Task instructions: Revise the stretch of the detect-secrets issue from "Yelp / detect-secrets" through "such by detect-secrets." so that "credentials" stands wherever "tokens" appears.

╭─ Reading passage

Yelp / detect-secrets

Hello! I was trying out the DiscordBotTokenDetector and noticed it wasn't flagging some tokens (i.e. producing false negatives).

Examples:

OTUyNED5MDk2MTMxNzc2MkEz.YjESug.UNf-1GhsIG8zWT409q2C7Bh_zWQ
MTAyOTQ4MTN5OTU5MTDwMEcxNg.GSwJyi.sbaw8msOR3Wi6vPUzeIWy_P0vJbB0UuRVjH8l8

(These tokens are slightly fudged and I've also invalidated the unfudged versions, so there's no danger in sharing them here. 😉)

Expected Behavior:

These Discord bot tokens are flagged as such by detect-secrets.

Actual Behavior:

detect-secrets does not recognize them as Discord bot tokens.

Root Cause:

detect-secrets/detect_secrets/plugins/discord.py

Lines 14 to 16 in 0dcd54c

    
           # Discord Bot Token ([M|N]XXXXXXXXXXXXXXXXXXXXXXX.XXXXXX.XXXXXXXXXXXXXXXXXXXXXXXXXXX)

╰─
╭─ Supplied records

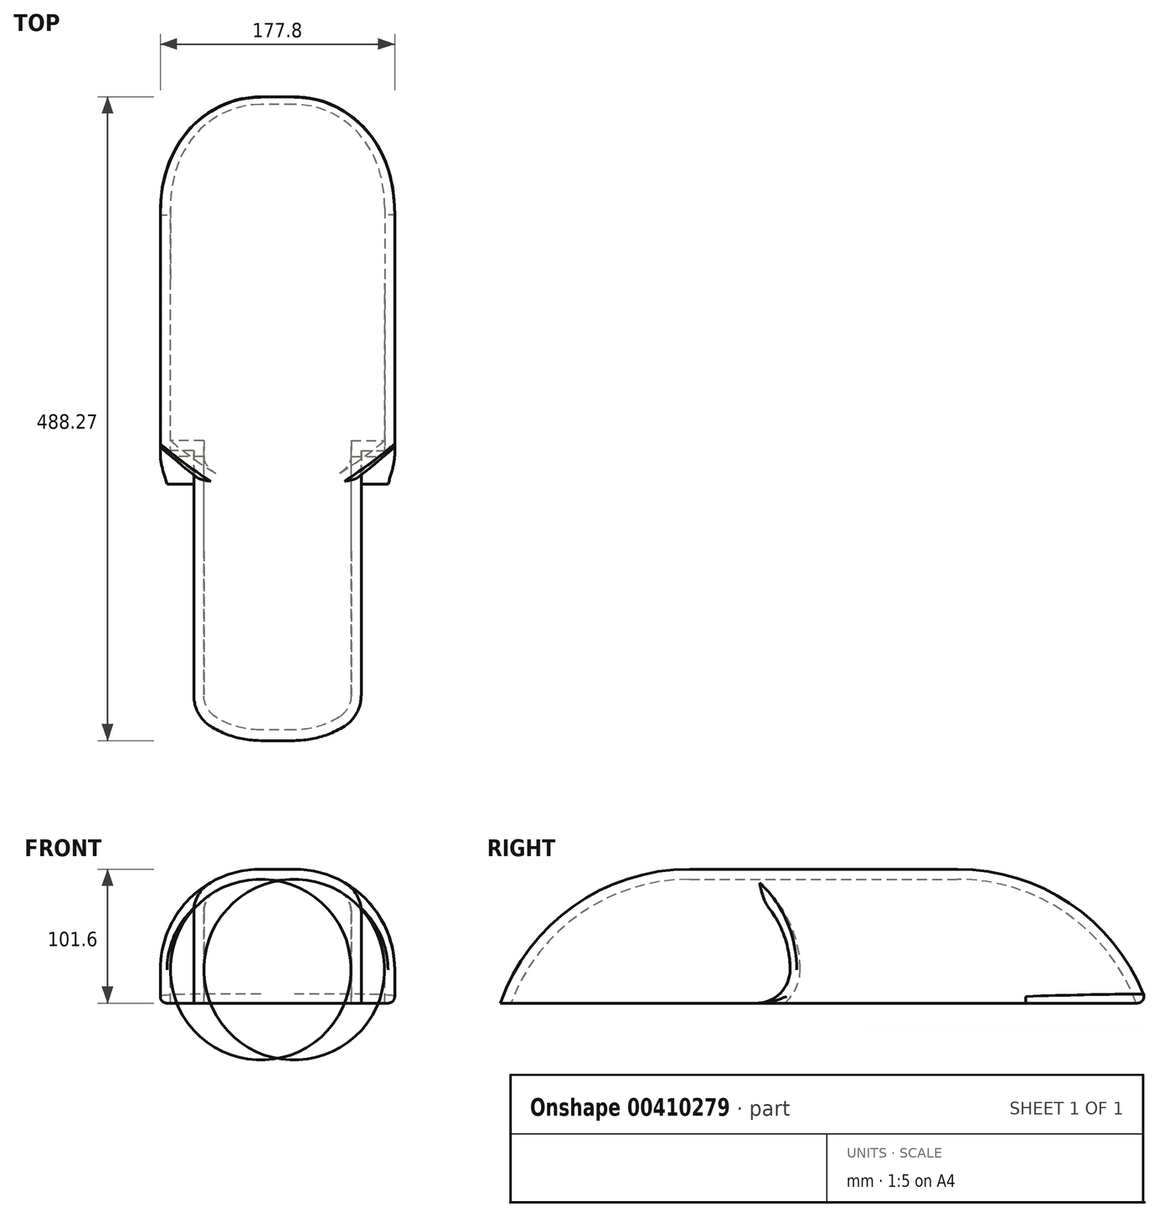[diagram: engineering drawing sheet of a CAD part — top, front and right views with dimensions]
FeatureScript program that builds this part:
annotation { "Feature Type Name" : "Feature", "Feature Type Description" : "" }
export const myFeature = defineFeature(function(context is Context, id is Id, definition is map)
    precondition{}
    {
        {
            var Q0;
            Q0=qCreatedBy(makeId("Right.planeOp"),FACE);
            var sketch = newSketch(context, id + "F0", { "sketchPlane" : qUnion([Q0])});
            skLineSegment(sketch, "E0.bottom", {"start": v(8.72, 0) * mm, "end": v(499.28, 0) * mm});
            skLineSegment(sketch, "E0.top", {"start": v(152.4, 101.6) * mm, "end": v(355.6, 101.6) * mm});
            skPoint(sketch, "E1.visualSharp", {"position": v(0, 101.6) * mm});
            skArc(sketch, "E1.filletArc", {"start": v(152.4, 101.6) * mm, "mid": v(64.41, 73.63) * mm, "end": v(8.72, 0) * mm});
            skPoint(sketch, "E2.visualSharp", {"position": v(508, 101.6) * mm});
            skArc(sketch, "E2.filletArc", {"start": v(499.28, 0) * mm, "mid": v(443.59, 73.63) * mm, "end": v(355.6, 101.6) * mm});
            skPoint(sketch, "E3.orphan", {"position": v(0, 0) * mm});
            skSolve(sketch);
        }
        {
            var Q0;
            Q0=makeQuery(id+"F0.imprint","IMPRINT",FACE,{"disambiguationData":[TD([[makeQuery(id+"F0.imprint","IMPRINT",EDGE,{"derivedFrom":sQuery(id+"F0.wireOp",EDGE,"E0.bottom")}),1.0]])]});
            extrude(context, id + "F1", {"entities" : qUnion([Q0]), "depth" : 177.8 * mm});
        }
        {
            var Q0;
            Q0=makeQuery(id+"F1.opExtrude","CAP_EDGE",EDGE,{"disambiguationData":[OSD([sQuery(id+"F0.wireOp",EDGE,"E1.filletArc")])],"isStart":false});
            var Q1;
            Q1=makeQuery(id+"F1.opExtrude","CAP_EDGE",EDGE,{"disambiguationData":[OSD([sQuery(id+"F0.wireOp",EDGE,"E0.top")])],"isStart":false});
            var Q2;
            Q2=makeQuery(id+"F1.opExtrude","CAP_EDGE",EDGE,{"disambiguationData":[OSD([sQuery(id+"F0.wireOp",EDGE,"E2.filletArc")])],"isStart":false});
            var Q3;
            Q3=makeQuery(id+"F1.opExtrude","CAP_EDGE",EDGE,{"disambiguationData":[OSD([sQuery(id+"F0.wireOp",EDGE,"E2.filletArc")])],"isStart":true});
            var Q4;
            Q4=makeQuery(id+"F1.opExtrude","CAP_EDGE",EDGE,{"disambiguationData":[OSD([sQuery(id+"F0.wireOp",EDGE,"E0.top")])],"isStart":true});
            var Q5;
            Q5=makeQuery(id+"F1.opExtrude","CAP_EDGE",EDGE,{"disambiguationData":[OSD([sQuery(id+"F0.wireOp",EDGE,"E1.filletArc")])],"isStart":true});
            fillet(context, id + "F2", {"entities" : qUnion([Q0, Q1, Q2, Q3, Q4, Q5]), "radius" : 76.2 * mm, "tangentPropagation" : true, "allowEdgeOverflow" : false});
        }
        {
            var Q0;
            Q0=qCreatedBy(makeId("Right.planeOp"),FACE);
            cPlane(context, id + "F3", {"entities" : qUnion([Q0]), "cplaneType" : CPlaneType.OFFSET, "offset" : 101.6 * mm, "width" : 152.4 * mm, "height" : 152.4 * mm});
        }
        {
            var Q0;
            Q0=qCreatedBy(id+"F3.planeOp",FACE);
            cPlane(context, id + "F4", {"entities" : qUnion([Q0]), "cplaneType" : CPlaneType.OFFSET, "offset" : 101.6 * mm, "width" : 152.4 * mm, "height" : 152.4 * mm});
        }
        {
            var Q0;
            Q0=qCreatedBy(id+"F4.planeOp",FACE);
            var sketch = newSketch(context, id + "F5", { "sketchPlane" : qUnion([Q0])});
            skLineSegment(sketch, "E4.bottom", {"start": v(8.71, 0) * mm, "end": v(203.2, 0) * mm});
            skLineSegment(sketch, "E4.top", {"start": v(152.4, 101.6) * mm, "end": v(152.4, 101.6) * mm});
            skLineSegment(sketch, "E4.right", {"start": v(228.6, 25.4) * mm, "end": v(228.6, 25.4) * mm});
            skPoint(sketch, "E5.visualSharp", {"position": v(0, 101.6) * mm});
            skArc(sketch, "E5.filletArc", {"start": v(152.4, 101.6) * mm, "mid": v(64.4, 73.63) * mm, "end": v(8.71, 0) * mm});
            skPoint(sketch, "E6.visualSharp", {"position": v(228.6, 101.6) * mm});
            skArc(sketch, "E6.filletArc", {"start": v(228.6, 25.4) * mm, "mid": v(206.28, 79.28) * mm, "end": v(152.4, 101.6) * mm});
            skPoint(sketch, "E7.visualSharp", {"position": v(228.6, 0) * mm});
            skArc(sketch, "E7.filletArc", {"start": v(203.2, 0) * mm, "mid": v(221.16, 7.44) * mm, "end": v(228.6, 25.4) * mm});
            skPoint(sketch, "E8.orphan", {"position": v(0, 0) * mm});
            skSolve(sketch);
        }
        {
            var Q0;
            Q0 = qSketchRegion(id + "F5", true);
            extrude(context, id + "F6", {"entities" : qUnion([Q0]), "operationType" : NewBodyOperationType.REMOVE, "oppositeDirection" : true, "depth" : 50.8 * mm});
        }
        {
            var Q0;
            Q0=qCreatedBy(makeId("Right.planeOp"),FACE);
            var sketch = newSketch(context, id + "F7", { "sketchPlane" : qUnion([Q0])});
            skLineSegment(sketch, "E9.bottom", {"start": v(8.71, 0) * mm, "end": v(203.2, 0) * mm});
            skLineSegment(sketch, "E9.top", {"start": v(152.4, 101.6) * mm, "end": v(152.4, 101.6) * mm});
            skLineSegment(sketch, "E9.right", {"start": v(228.6, 25.4) * mm, "end": v(228.6, 25.4) * mm});
            skPoint(sketch, "E10.visualSharp", {"position": v(0, 101.6) * mm});
            skArc(sketch, "E10.filletArc", {"start": v(152.4, 101.6) * mm, "mid": v(64.4, 73.63) * mm, "end": v(8.71, 0) * mm});
            skPoint(sketch, "E11.visualSharp", {"position": v(228.6, 101.6) * mm});
            skArc(sketch, "E11.filletArc", {"start": v(228.6, 25.4) * mm, "mid": v(206.28, 79.28) * mm, "end": v(152.4, 101.6) * mm});
            skPoint(sketch, "E12.visualSharp", {"position": v(228.6, 0) * mm});
            skArc(sketch, "E12.filletArc", {"start": v(203.2, 0) * mm, "mid": v(221.16, 7.44) * mm, "end": v(228.6, 25.4) * mm});
            skPoint(sketch, "E13.orphan", {"position": v(0, 0) * mm});
            skSolve(sketch);
        }
        {
            var Q0;
            Q0 = qSketchRegion(id + "F7", true);
            extrude(context, id + "F8", {"entities" : qUnion([Q0]), "operationType" : NewBodyOperationType.REMOVE, "depth" : 25.4 * mm});
        }
        {
            var Q0;
            {var subQ0=sQuery(id+"F0.wireOp",EDGE,"E1.filletArc");Q0=makeQuery(id+"F6.boolean.opBoolean","INTERSECT",EDGE,{"derivedFrom":[makeQuery(id+"F2.opFillet","BLEND_FACE",FACE,{"disambiguationData":[OSD([subQ0]),TDD([makeQuery(id+"F1.opExtrude","CAP_EDGE",EDGE,{"disambiguationData":[OSD([subQ0])],"isStart":false})])]}),makeQuery(id+"F6.opExtrude","CAP_FACE",FACE,{"disambiguationData":[OSD([sQuery(id+"F5.wireOp",EDGE,"E4.bottom"),sQuery(id+"F5.wireOp",EDGE,"E4.top"),sQuery(id+"F5.wireOp",EDGE,"E5.filletArc"),sQuery(id+"F5.wireOp",EDGE,"E6.filletArc"),sQuery(id+"F5.wireOp",EDGE,"E7.filletArc")])],"isStart":false})]});}
            var Q1;
            {var subQ0=sQuery(id+"F0.wireOp",EDGE,"E0.top");Q1=makeQuery(id+"F6.boolean.opBoolean","INTERSECT",EDGE,{"derivedFrom":[makeQuery(id+"F2.opFillet","BLEND_FACE",FACE,{"disambiguationData":[OSD([subQ0]),TDD([makeQuery(id+"F1.opExtrude","CAP_EDGE",EDGE,{"disambiguationData":[OSD([subQ0])],"isStart":false})])]}),makeQuery(id+"F6.opExtrude","CAP_FACE",FACE,{"disambiguationData":[OSD([sQuery(id+"F5.wireOp",EDGE,"E4.bottom"),sQuery(id+"F5.wireOp",EDGE,"E4.top"),sQuery(id+"F5.wireOp",EDGE,"E5.filletArc"),sQuery(id+"F5.wireOp",EDGE,"E6.filletArc"),sQuery(id+"F5.wireOp",EDGE,"E7.filletArc")])],"isStart":false})]});}
            var Q2;
            {var subQ0=sQuery(id+"F0.wireOp",EDGE,"E1.filletArc");Q2=makeQuery(id+"F8.boolean.opBoolean","INTERSECT",EDGE,{"derivedFrom":[makeQuery(id+"F2.opFillet","BLEND_FACE",FACE,{"disambiguationData":[OSD([subQ0]),TDD([makeQuery(id+"F1.opExtrude","CAP_EDGE",EDGE,{"disambiguationData":[OSD([subQ0])],"isStart":true})])]}),makeQuery(id+"F8.opExtrude","CAP_FACE",FACE,{"disambiguationData":[OSD([sQuery(id+"F7.wireOp",EDGE,"E9.bottom"),sQuery(id+"F7.wireOp",EDGE,"E9.top"),sQuery(id+"F7.wireOp",EDGE,"E10.filletArc"),sQuery(id+"F7.wireOp",EDGE,"E11.filletArc"),sQuery(id+"F7.wireOp",EDGE,"E12.filletArc")])],"isStart":false})]});}
            var Q3;
            {var subQ0=sQuery(id+"F0.wireOp",EDGE,"E0.top");Q3=makeQuery(id+"F8.boolean.opBoolean","INTERSECT",EDGE,{"derivedFrom":[makeQuery(id+"F2.opFillet","BLEND_FACE",FACE,{"disambiguationData":[OSD([subQ0]),TDD([makeQuery(id+"F1.opExtrude","CAP_EDGE",EDGE,{"disambiguationData":[OSD([subQ0])],"isStart":true})])]}),makeQuery(id+"F8.opExtrude","CAP_FACE",FACE,{"disambiguationData":[OSD([sQuery(id+"F7.wireOp",EDGE,"E9.bottom"),sQuery(id+"F7.wireOp",EDGE,"E9.top"),sQuery(id+"F7.wireOp",EDGE,"E10.filletArc"),sQuery(id+"F7.wireOp",EDGE,"E11.filletArc"),sQuery(id+"F7.wireOp",EDGE,"E12.filletArc")])],"isStart":false})]});}
            fillet(context, id + "F9", {"entities" : qUnion([Q0, Q1, Q2, Q3]), "radius" : 25.4 * mm, "tangentPropagation" : true, "allowEdgeOverflow" : false});
        }
        {
            var Q0;
            {var subQ0=sQuery(id+"F0.wireOp",EDGE,"E0.top");Q0=makeQuery(id+"F6.boolean.opBoolean","INTERSECT",EDGE,{"derivedFrom":[makeQuery(id+"F2.opFillet","BLEND_FACE",FACE,{"disambiguationData":[OSD([subQ0]),TDD([makeQuery(id+"F1.opExtrude","CAP_EDGE",EDGE,{"disambiguationData":[OSD([subQ0])],"isStart":false})])]}),makeQuery(id+"F6.opExtrude","SWEPT_FACE",FACE,{"disambiguationData":[OSD([sQuery(id+"F5.wireOp",EDGE,"E6.filletArc")])]})]});}
            var Q1;
            Q1=makeQuery(id+"F6.boolean.opBoolean","COPY",EDGE,{"derivedFrom":makeQuery(id+"F6.opExtrude","CAP_EDGE",EDGE,{"disambiguationData":[OSD([sQuery(id+"F5.wireOp",EDGE,"E7.filletArc")])],"isStart":true})});
            var Q2;
            Q2=makeQuery(id+"F2.opFillet","BLEND_EDGE",EDGE,{"blendedFrom":[makeQuery(id+"F1.opExtrude","CAP_EDGE",EDGE,{"disambiguationData":[OSD([sQuery(id+"F0.wireOp",EDGE,"E2.filletArc")])],"isStart":false}),makeQuery(id+"F1.opExtrude","SWEPT_FACE",FACE,{"disambiguationData":[OSD([sQuery(id+"F0.wireOp",EDGE,"E0.bottom")])]})],"blendedInto":[makeQuery(id+"F1.opExtrude","SWEPT_FACE",FACE,{"disambiguationData":[OSD([sQuery(id+"F0.wireOp",EDGE,"E0.bottom")])]})]});
            var Q3;
            {var subQ0=sQuery(id+"F0.wireOp",EDGE,"E0.top");Q3=makeQuery(id+"F8.boolean.opBoolean","INTERSECT",EDGE,{"derivedFrom":[makeQuery(id+"F2.opFillet","BLEND_FACE",FACE,{"disambiguationData":[OSD([subQ0]),TDD([makeQuery(id+"F1.opExtrude","CAP_EDGE",EDGE,{"disambiguationData":[OSD([subQ0])],"isStart":true})])]}),makeQuery(id+"F8.opExtrude","SWEPT_FACE",FACE,{"disambiguationData":[OSD([sQuery(id+"F7.wireOp",EDGE,"E11.filletArc")])]})]});}
            var Q4;
            Q4=makeQuery(id+"F8.boolean.opBoolean","COPY",EDGE,{"derivedFrom":makeQuery(id+"F8.opExtrude","CAP_EDGE",EDGE,{"disambiguationData":[OSD([sQuery(id+"F7.wireOp",EDGE,"E12.filletArc")])],"isStart":true})});
            fillet(context, id + "F10", {"entities" : qUnion([Q0, Q1, Q2, Q3, Q4]), "radius" : 5.08 * mm, "tangentPropagation" : true, "allowEdgeOverflow" : false});
        }
        {
            var Q0;
            Q0=makeQuery(id+"F1.opExtrude","SWEPT_FACE",FACE,{"disambiguationData":[OSD([sQuery(id+"F0.wireOp",EDGE,"E0.bottom")])]});
            shell(context, id + "F11", {"entities" : qUnion([Q0]), "thickness" : 7.62 * mm});
        }
    });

╰─

Written solution:
Yelp / detect-secrets

Hello! I was trying out the DiscordBotTokenDetector and noticed it wasn't flagging some credentials (i.e. producing false negatives).

Examples:

OTUyNED5MDk2MTMxNzc2MkEz.YjESug.UNf-1GhsIG8zWT409q2C7Bh_zWQ
MTAyOTQ4MTN5OTU5MTDwMEcxNg.GSwJyi.sbaw8msOR3Wi6vPUzeIWy_P0vJbB0UuRVjH8l8

(These credentials are slightly fudged and I've also invalidated the unfudged versions, so there's no danger in sharing them here. 😉)

Expected Behavior:

These Discord bot credentials are flagged as such by detect-secrets.